The crew of four from Laing O'Rourke cleaned up a burnt out shed that Rodney had lived in while building his house, and a caravan that was reduced to a puddle on the ground, among other things.
"They did a fantastic job of cleaning up and I was extremely happy," Rodney said.
"I can't talk highly enough of the government clean-up in this area. I'm more than happy with the work that they did, and the professional way they did it."
It would have been an expensive exercise had Rodney had to pay for it, with a 20 tonne excavator being delivered and taken away by a low loader, and an eight tonne truck which took five loads of mainly steel to the tip.
In the months prior to the government clean-up, Rodney had help from army mates to help clear up timber and rebuild inner fences.
A colonel from Rodney's Vietnam days put a call out on an engineers' group on Facebook saying 'Rodney needs a hand' and responses came from as far away as Darwin.
"There was an army of retired engineers that I served with and other fellows I didn't even know, but when the message came out I couldn't believe the way they came and helped me out," Rodney said.
"I had posts delivered from different engineers I'd never heard of, barbed wire, you couldn't believe the amount of work they did.
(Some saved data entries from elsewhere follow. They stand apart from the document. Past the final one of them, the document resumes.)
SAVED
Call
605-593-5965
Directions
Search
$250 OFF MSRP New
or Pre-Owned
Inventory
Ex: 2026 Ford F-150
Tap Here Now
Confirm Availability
They even serviced my cars!" Rodney laughed.
Rodney also received help from BlazeAid who rebuilt the perimeter fences.
"BlazeAid did a magnificent job. At one stage I had two teams, and behind them they had a school bus from Dunedoo High School with a whole heap of 16-18 year old kids on board, and they joined in," Rodney said.
While the pasture is lush and the clean-up has finished, there are still visible reminders of the bushfire devastation that will not go away any time soon.
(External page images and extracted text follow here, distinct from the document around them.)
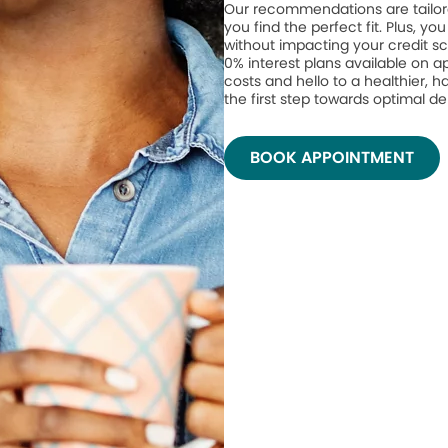
Our recommendations are tailor
you find the perfect fit. Plus, yo
without impacting your credit sc
0% interest plans available on 
costs and hello to a healthier, h
the first step towards optimal de
BOOK APPOINTMENT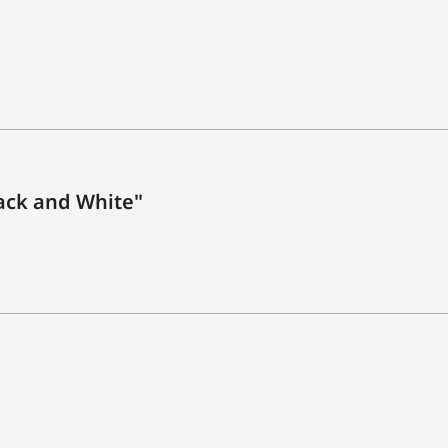
ack and White"
n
There are a couple of ridges out here that I don't think will ever regenerate.
- Rodney O'Regan
"There are a couple of ridges out here that I don't think will ever regenerate. They're just sparse. There's a ridge you can see from my back door that's just gone - dead trees. There's a bit of undergrowth growing down the bottom, but the trees are just spent," Rodney said.
His mental health took a beating from the bushfires, and it is only now that the anxiety is starting to subside somewhat.
"My post traumatic stress disorder from the Vietnam days 50 years ago, and also the 24 years I was in the police, it all came back to me in the bushfires," Rodney said.
"And I reckon I'm just starting to come off and feel a lot better in myself now. I've stopped looking all over the block for fires every day."
And as back to normal as the property now looks, the cleaning up work hasn't actually stopped for Rodney.
"The big thing now, after the fires have gone, are all the weeds that have germinated. I have a big spraying job to try and get all the thistles and everything," he said.
"Other than that I might have one or two small jobs to do. My property is virtually nearly back to where it was before. I can relax now."